** The data **
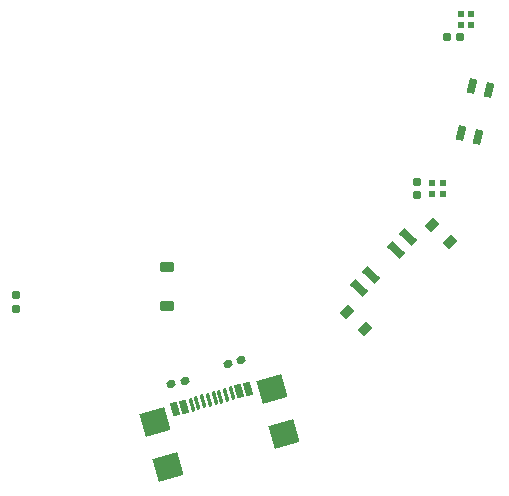
<source format=gbr>
%TF.GenerationSoftware,KiCad,Pcbnew,(7.0.0)*%
%TF.CreationDate,2023-05-27T10:45:59+01:00*%
%TF.ProjectId,left_connectors,6c656674-5f63-46f6-9e6e-6563746f7273,rev?*%
%TF.SameCoordinates,Original*%
%TF.FileFunction,Paste,Bot*%
%TF.FilePolarity,Positive*%
%FSLAX46Y46*%
G04 Gerber Fmt 4.6, Leading zero omitted, Abs format (unit mm)*
G04 Created by KiCad (PCBNEW (7.0.0)) date 2023-05-27 10:45:59*
%MOMM*%
%LPD*%
G01*
G04 APERTURE LIST*
G04 Aperture macros list*
%AMRoundRect*
0 Rectangle with rounded corners*
0 $1 Rounding radius*
0 $2 $3 $4 $5 $6 $7 $8 $9 X,Y pos of 4 corners*
0 Add a 4 corners polygon primitive as box body*
4,1,4,$2,$3,$4,$5,$6,$7,$8,$9,$2,$3,0*
0 Add four circle primitives for the rounded corners*
1,1,$1+$1,$2,$3*
1,1,$1+$1,$4,$5*
1,1,$1+$1,$6,$7*
1,1,$1+$1,$8,$9*
0 Add four rect primitives between the rounded corners*
20,1,$1+$1,$2,$3,$4,$5,0*
20,1,$1+$1,$4,$5,$6,$7,0*
20,1,$1+$1,$6,$7,$8,$9,0*
20,1,$1+$1,$8,$9,$2,$3,0*%
%AMRotRect*
0 Rectangle, with rotation*
0 The origin of the aperture is its center*
0 $1 length*
0 $2 width*
0 $3 Rotation angle, in degrees counterclockwise*
0 Add horizontal line*
21,1,$1,$2,0,0,$3*%
G04 Aperture macros list end*
%ADD10R,0.500000X0.500000*%
%ADD11RotRect,0.700000X1.500000X226.022000*%
%ADD12RotRect,0.800000X1.000000X136.022000*%
%ADD13RoundRect,0.160000X0.146433X0.207758X-0.233622X0.100135X-0.146433X-0.207758X0.233622X-0.100135X0*%
%ADD14RoundRect,0.160000X-0.146433X-0.207758X0.233622X-0.100135X0.146433X0.207758X-0.233622X0.100135X0*%
%ADD15RoundRect,0.160000X0.160000X-0.197500X0.160000X0.197500X-0.160000X0.197500X-0.160000X-0.197500X0*%
%ADD16RoundRect,0.225000X-0.375000X0.225000X-0.375000X-0.225000X0.375000X-0.225000X0.375000X0.225000X0*%
%ADD17RoundRect,0.155000X0.155000X-0.212500X0.155000X0.212500X-0.155000X0.212500X-0.155000X-0.212500X0*%
%ADD18RotRect,0.600000X1.150000X195.811000*%
%ADD19RotRect,0.300000X1.150000X195.811000*%
%ADD20RotRect,2.180000X2.000000X195.811000*%
%ADD21RoundRect,0.155000X0.212500X0.155000X-0.212500X0.155000X-0.212500X-0.155000X0.212500X-0.155000X0*%
%ADD22RotRect,1.244600X0.660400X76.926000*%
G04 APERTURE END LIST*
D10*
%TO.C,D2*%
X139249999Y-48749999D03*
X139249999Y-49649999D03*
X138349999Y-49649999D03*
X138349999Y-48749999D03*
%TD*%
D11*
%TO.C,SW2*%
X133923834Y-67626011D03*
X132882261Y-68705421D03*
X130799114Y-70864240D03*
X129757541Y-71943650D03*
D12*
X135920480Y-66564924D03*
X128768344Y-73976871D03*
X137431654Y-68023127D03*
X130279518Y-75435074D03*
%TD*%
D13*
%TO.C,R2*%
X114978227Y-79772708D03*
X113828439Y-80098304D03*
%TD*%
D14*
%TO.C,R3*%
X118625106Y-78362798D03*
X119774894Y-78037202D03*
%TD*%
D15*
%TO.C,R4*%
X100700000Y-73697500D03*
X100700000Y-72502500D03*
%TD*%
D10*
%TO.C,D1*%
X136849999Y-63049999D03*
X136849999Y-63949999D03*
X135949999Y-63949999D03*
X135949999Y-63049999D03*
%TD*%
D16*
%TO.C,D3*%
X113500000Y-70150000D03*
X113500000Y-73450000D03*
%TD*%
D17*
%TO.C,C1*%
X134700000Y-64067500D03*
X134700000Y-62932500D03*
%TD*%
D18*
%TO.C,J1*%
X120355273Y-80466370D03*
X119585541Y-80684342D03*
D19*
X118479050Y-80997677D03*
X117516885Y-81270142D03*
X117035802Y-81406374D03*
X116073636Y-81678839D03*
D18*
X114197413Y-82210146D03*
X114967145Y-81992174D03*
D19*
X115592553Y-81815072D03*
X116554719Y-81542607D03*
X117997967Y-81133909D03*
X118960133Y-80861444D03*
D20*
X123420465Y-84280518D03*
X122349677Y-80499207D03*
X113587131Y-87065110D03*
X112516344Y-83283799D03*
%TD*%
D21*
%TO.C,C2*%
X138335000Y-50700000D03*
X137200000Y-50700000D03*
%TD*%
D22*
%TO.C,SW1*%
X139841638Y-59134789D03*
X140760953Y-55176133D03*
X138399999Y-58799999D03*
X139319314Y-54841343D03*
%TD*%
M02*

</source>
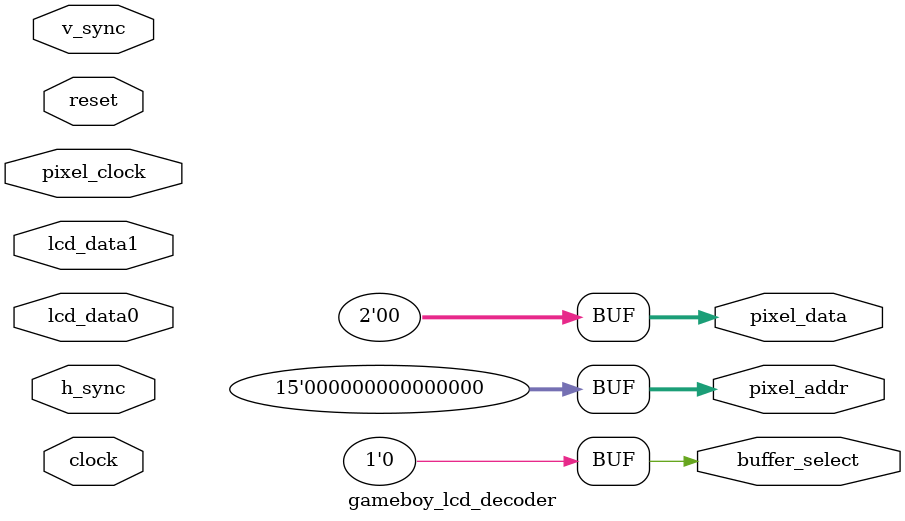
<source format=v>
`default_nettype none

module gameboy_lcd_decoder #(
  parameter DATA_WIDTH=2,
  parameter ADDR_WIDTH=15
)(
  input wire clock,
  input wire reset,

  input wire pixel_clock,
  input wire h_sync,
  input wire v_sync,
  input wire lcd_data0,
  input wire lcd_data1,

  output wire buffer_select,
  output wire [DATA_WIDTH-1:0] pixel_data,
  output wire [ADDR_WIDTH-1:0] pixel_addr,
);

  assign buffer_select = 0;
  assign pixel_data = 2'b0;
  assign pixel_addr = 15'b0;

endmodule

</source>
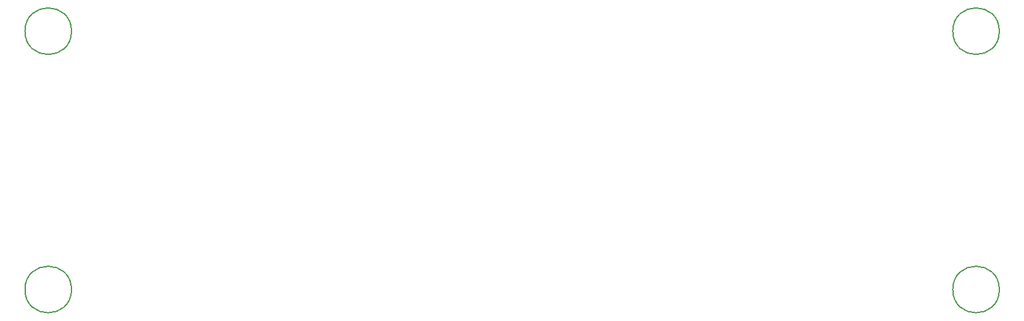
<source format=gbr>
%TF.GenerationSoftware,KiCad,Pcbnew,8.0.6*%
%TF.CreationDate,2025-01-03T23:12:36-08:00*%
%TF.ProjectId,MEP-MAXI-85V-1-REV-2-Sensor-Test-Jig,4d45502d-4d41-4584-992d-3835562d312d,X1*%
%TF.SameCoordinates,Original*%
%TF.FileFunction,Other,Comment*%
%FSLAX46Y46*%
G04 Gerber Fmt 4.6, Leading zero omitted, Abs format (unit mm)*
G04 Created by KiCad (PCBNEW 8.0.6) date 2025-01-03 23:12:36*
%MOMM*%
%LPD*%
G01*
G04 APERTURE LIST*
%ADD10C,0.150000*%
G04 APERTURE END LIST*
D10*
%TO.C,H101*%
X73200000Y-94000000D02*
G75*
G02*
X66800000Y-94000000I-3200000J0D01*
G01*
X66800000Y-94000000D02*
G75*
G02*
X73200000Y-94000000I3200000J0D01*
G01*
%TO.C,H103*%
X200700000Y-129500000D02*
G75*
G02*
X194300000Y-129500000I-3200000J0D01*
G01*
X194300000Y-129500000D02*
G75*
G02*
X200700000Y-129500000I3200000J0D01*
G01*
%TO.C,H104*%
X73200000Y-129500000D02*
G75*
G02*
X66800000Y-129500000I-3200000J0D01*
G01*
X66800000Y-129500000D02*
G75*
G02*
X73200000Y-129500000I3200000J0D01*
G01*
%TO.C,H102*%
X200700000Y-94000000D02*
G75*
G02*
X194300000Y-94000000I-3200000J0D01*
G01*
X194300000Y-94000000D02*
G75*
G02*
X200700000Y-94000000I3200000J0D01*
G01*
%TD*%
M02*

</source>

** Your goal **
Show, from the material above, each line that includes the string "output".

** Result for this task **
  output wire buffer_select,
  output wire [DATA_WIDTH-1:0] pixel_data,
  output wire [ADDR_WIDTH-1:0] pixel_addr,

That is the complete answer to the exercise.